Dünya Tarihindeki Savaşların Mesulü, Dinler mi?

Ateistler ve deistler; dünya tarihindeki savaşlardan, dinleri mes’ul tutuyorlar bu doğru mu? Sorusunun cevabı...

DİNLER ve SAVAŞLAR

Ateistler ve deistler; dünya tarihindeki savaşlardan, dinleri mes’ul tutuyorlar. Dinleri; insanları savaştıran, kin ve nefreti çoğaltan zararlı bir şey olarak takdim ediyorlar.

Şunu belirtmeli ki;

İnsanın yapısında, ihtiras vardır. Zaten hak dînin indirilmesinin bir sebebi de, insanı yapısındaki bu zulüm ve cehâletten kurtarmaktır.

Yeryüzünde ilk cinayet, Kābil’in, kardeşi Hâbil’i katletmesiyle işlenmiştir. Bu kıssada, dindar ve müttakî olan Hâbil şöyle demiştir:

“–Sen bana beni öldürmek için el uzatsan da, ben sana elimi uzatmayacağım!” (Bkz. el-Mâide, 28)

İnsanlar; başkalarının elindeki mal, mülk vb. şeyleri gasp etmek, onlara hükmetmek ihtirası sebebiyle savaşmışlardır.

Bu ihtirasla yola çıkanlar, bilhassa muharref dinleri de bir vasıta olarak kullanmışlardır.

Çoğu kez bunun bir bahane olduğu tespit edilebilir.

Meselâ Abbâsî devrinde; güya Şia’yı dâvâ eden isyancılarla, merkezî hükûmet arasındaki harplerin, tek sebebi siyaset ve ihtiras idi.

Çünkü Abbâsîler de, ehl-i beyti dâvâ ederek, Emevîleri yıkmışlardı.

Fakat hak din, bu haksız tasallutların karşısında durmuştur. Fitne ve zulümlere mâni olmak için, kaçınılmaz ise; savaşı da emretmiş, fakat ona hak ve hukuk nizâmı getirmiştir.

Peygamber Efendimiz’in tâlimatları açıktır:

“Çocukları, mâbedlerine çekilip ibâdetle meşgul olan kişileri, kadınları, yaşlıları ve savaş hârici işler için kiralanan kişileri öldürmeyiniz!

Kiliseleri yakıp yıkmayınız, ağaçları köklerinden kesmeyiniz!” (Ahmed, I, 300; Taberânî, Kebîr, XI, 224/11562; Buhârî, Ci-

hâd, 148; Müslim, Cihâd, 24, 25; Taberânî, Evsat, I, 48/135; İbn-i Mâce, Cihâd, 30; Vâkıdî, III, 912; Abdürrezzak, Musannef, V, 220)

» Görev Tanımı
Savaşlardan dinlerin sorumlu tutulmasını tartışan metni, son cümlesinden sonra devam ettirin.

» Verilen Malzeme
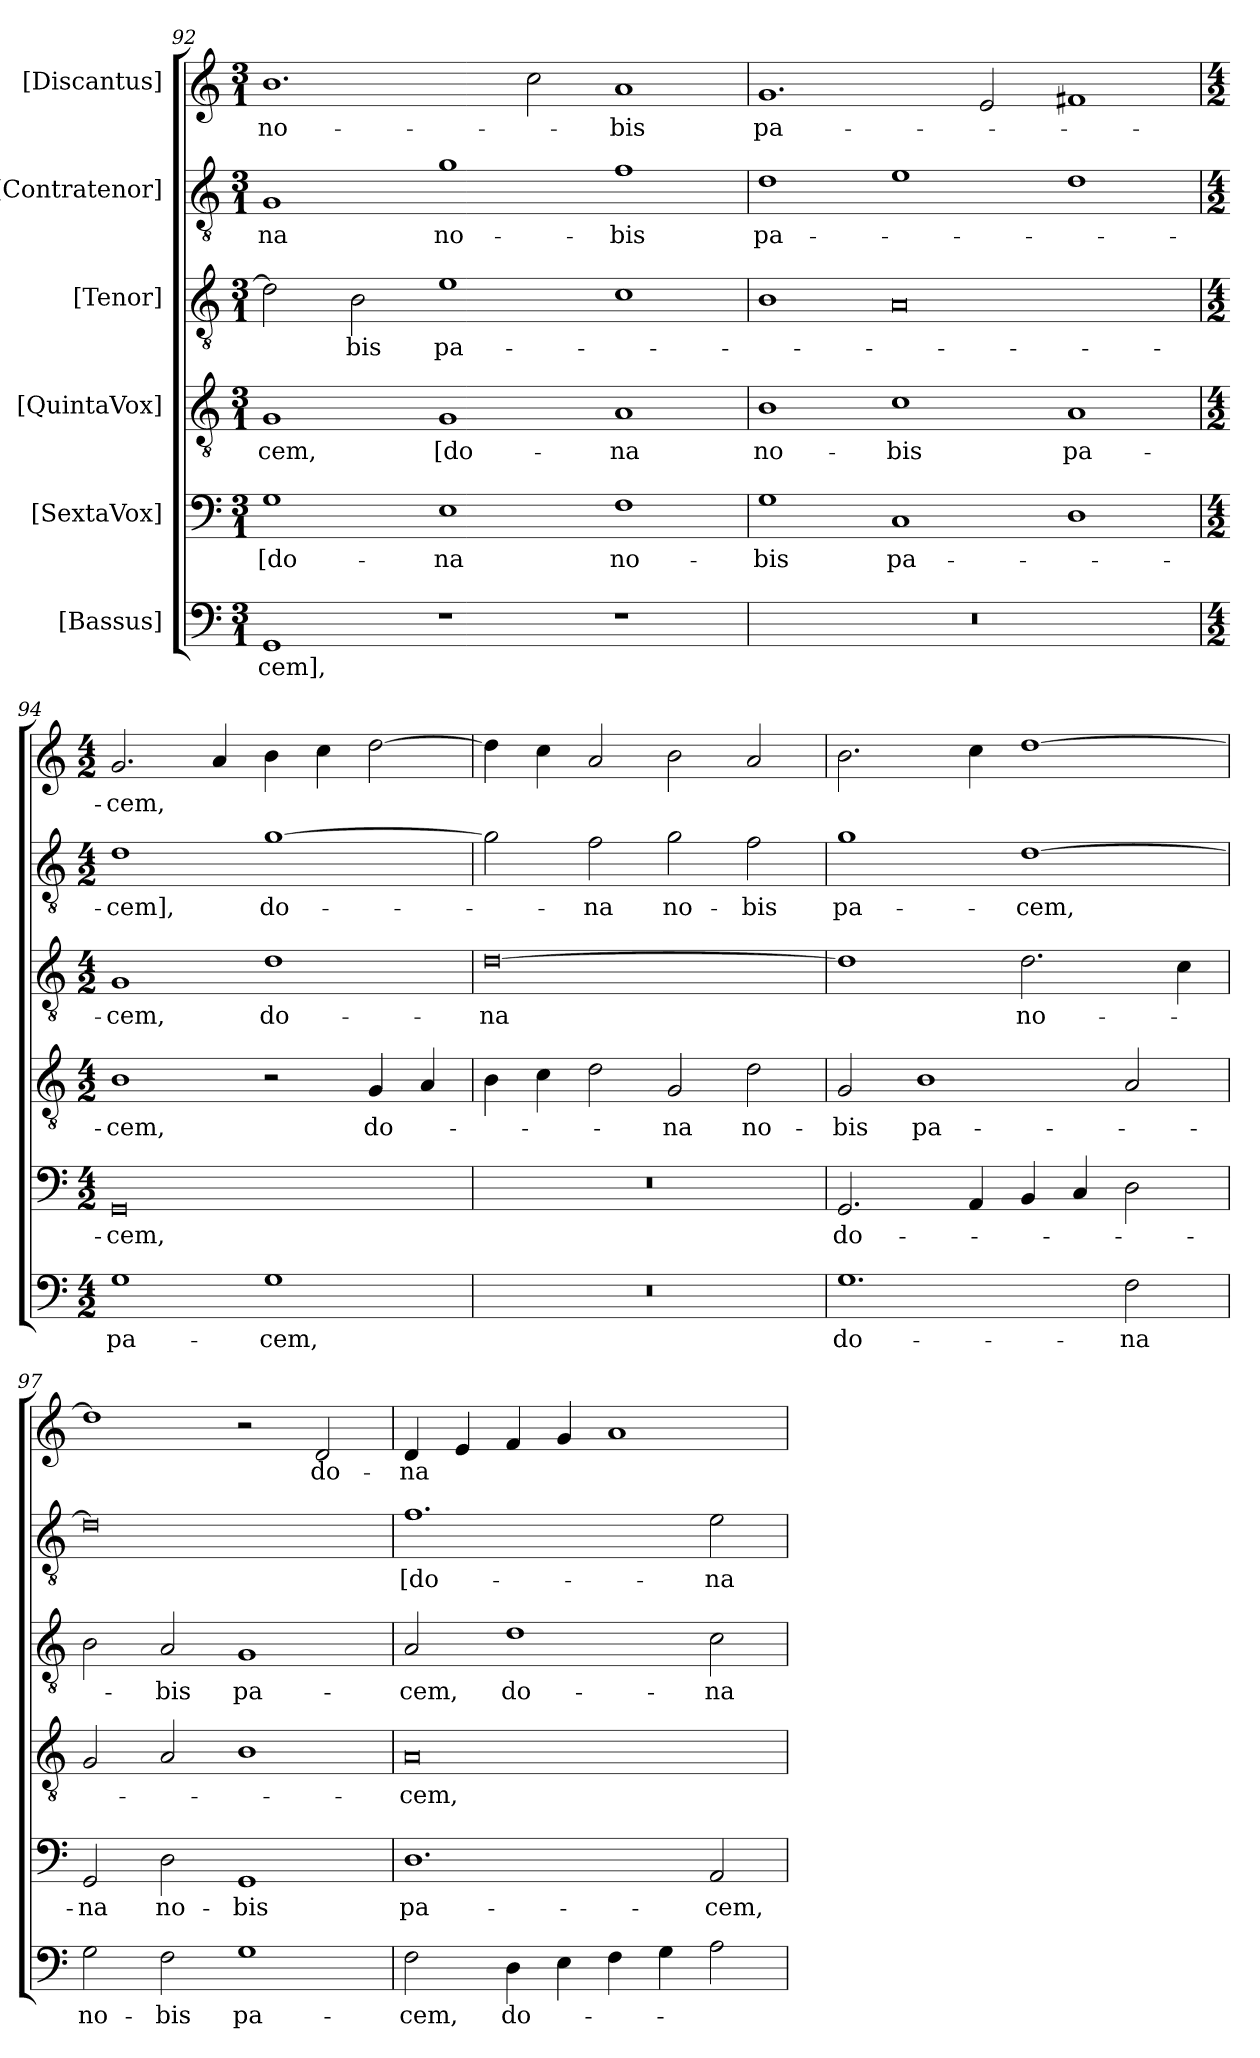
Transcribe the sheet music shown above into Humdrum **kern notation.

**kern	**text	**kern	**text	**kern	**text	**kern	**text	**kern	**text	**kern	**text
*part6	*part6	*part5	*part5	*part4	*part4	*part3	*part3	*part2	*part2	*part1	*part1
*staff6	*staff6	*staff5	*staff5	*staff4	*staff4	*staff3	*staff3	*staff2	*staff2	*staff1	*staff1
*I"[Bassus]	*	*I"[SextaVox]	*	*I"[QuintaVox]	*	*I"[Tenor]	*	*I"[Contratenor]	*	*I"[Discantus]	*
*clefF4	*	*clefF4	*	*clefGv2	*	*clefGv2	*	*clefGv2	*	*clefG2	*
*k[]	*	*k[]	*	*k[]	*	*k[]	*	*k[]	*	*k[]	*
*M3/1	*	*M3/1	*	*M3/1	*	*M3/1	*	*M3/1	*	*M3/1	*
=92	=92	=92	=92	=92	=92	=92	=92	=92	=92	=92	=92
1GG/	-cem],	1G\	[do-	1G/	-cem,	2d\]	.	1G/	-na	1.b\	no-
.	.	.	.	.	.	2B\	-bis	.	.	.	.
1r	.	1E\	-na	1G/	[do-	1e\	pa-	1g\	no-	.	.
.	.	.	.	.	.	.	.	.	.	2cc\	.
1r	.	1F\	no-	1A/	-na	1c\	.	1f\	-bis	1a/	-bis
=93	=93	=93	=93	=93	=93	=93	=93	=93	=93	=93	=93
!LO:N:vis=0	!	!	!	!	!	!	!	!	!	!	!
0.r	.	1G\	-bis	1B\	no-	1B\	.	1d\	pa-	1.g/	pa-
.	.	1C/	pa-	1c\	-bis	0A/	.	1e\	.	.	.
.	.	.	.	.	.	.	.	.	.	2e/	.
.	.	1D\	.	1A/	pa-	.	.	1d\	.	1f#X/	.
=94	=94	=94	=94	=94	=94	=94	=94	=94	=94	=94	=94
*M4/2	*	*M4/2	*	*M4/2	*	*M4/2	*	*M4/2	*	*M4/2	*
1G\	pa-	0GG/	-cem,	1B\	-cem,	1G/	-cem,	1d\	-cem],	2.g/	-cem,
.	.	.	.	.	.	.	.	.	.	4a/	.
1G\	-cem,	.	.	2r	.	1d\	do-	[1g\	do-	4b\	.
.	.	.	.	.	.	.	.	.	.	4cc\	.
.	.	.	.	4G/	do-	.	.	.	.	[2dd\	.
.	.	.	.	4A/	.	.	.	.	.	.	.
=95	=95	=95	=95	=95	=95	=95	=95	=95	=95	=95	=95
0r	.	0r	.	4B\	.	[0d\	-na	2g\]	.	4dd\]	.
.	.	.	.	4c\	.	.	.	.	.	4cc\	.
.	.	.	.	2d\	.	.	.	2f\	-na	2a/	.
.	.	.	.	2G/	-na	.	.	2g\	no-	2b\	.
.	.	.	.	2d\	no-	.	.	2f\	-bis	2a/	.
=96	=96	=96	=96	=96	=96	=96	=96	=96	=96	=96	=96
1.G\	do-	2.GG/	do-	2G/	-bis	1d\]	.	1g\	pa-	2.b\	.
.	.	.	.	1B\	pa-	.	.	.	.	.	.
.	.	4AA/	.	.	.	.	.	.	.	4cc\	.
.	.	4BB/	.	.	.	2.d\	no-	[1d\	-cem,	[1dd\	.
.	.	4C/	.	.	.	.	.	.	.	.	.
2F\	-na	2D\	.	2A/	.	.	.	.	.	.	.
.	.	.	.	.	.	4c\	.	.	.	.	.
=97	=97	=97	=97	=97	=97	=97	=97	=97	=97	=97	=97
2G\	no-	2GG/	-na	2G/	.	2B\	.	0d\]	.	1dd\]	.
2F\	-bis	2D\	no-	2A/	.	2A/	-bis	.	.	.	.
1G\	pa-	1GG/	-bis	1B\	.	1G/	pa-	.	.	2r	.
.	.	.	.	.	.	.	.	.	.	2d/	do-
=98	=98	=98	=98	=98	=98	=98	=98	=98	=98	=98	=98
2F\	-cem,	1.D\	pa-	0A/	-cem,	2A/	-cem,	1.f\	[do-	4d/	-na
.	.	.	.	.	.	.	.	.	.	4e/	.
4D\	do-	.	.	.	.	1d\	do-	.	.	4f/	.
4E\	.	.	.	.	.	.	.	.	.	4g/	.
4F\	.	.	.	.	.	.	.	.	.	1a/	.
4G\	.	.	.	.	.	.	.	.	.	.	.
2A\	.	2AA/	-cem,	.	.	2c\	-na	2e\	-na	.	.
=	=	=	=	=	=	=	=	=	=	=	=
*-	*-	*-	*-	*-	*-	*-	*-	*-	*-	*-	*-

» Alıştırma Cevabı
İnsâf ile tarihi gözden geçirenler; müslümanların savaş hukukuna riâyetini, fethedilen bölgelerdeki halkın sevincini, İslâm ile idare edilen yerlerdeki din ve vicdan hürriyetini, yaşanan huzur ve saâdeti inkâr edemez!

Savaşlar tarihini düşünelim:

Haçlı seferlerini, Papalar düzenliyordu, evet; fakat bunlar dînî duygulardan ziyade, çapulculuk ve macera arayan gözü dönmüş kitlelerdi.

Elbette ki bu haksız hücumlar karşısında, müslümanlar kendilerini ve vatanlarını müdafaa ettiler.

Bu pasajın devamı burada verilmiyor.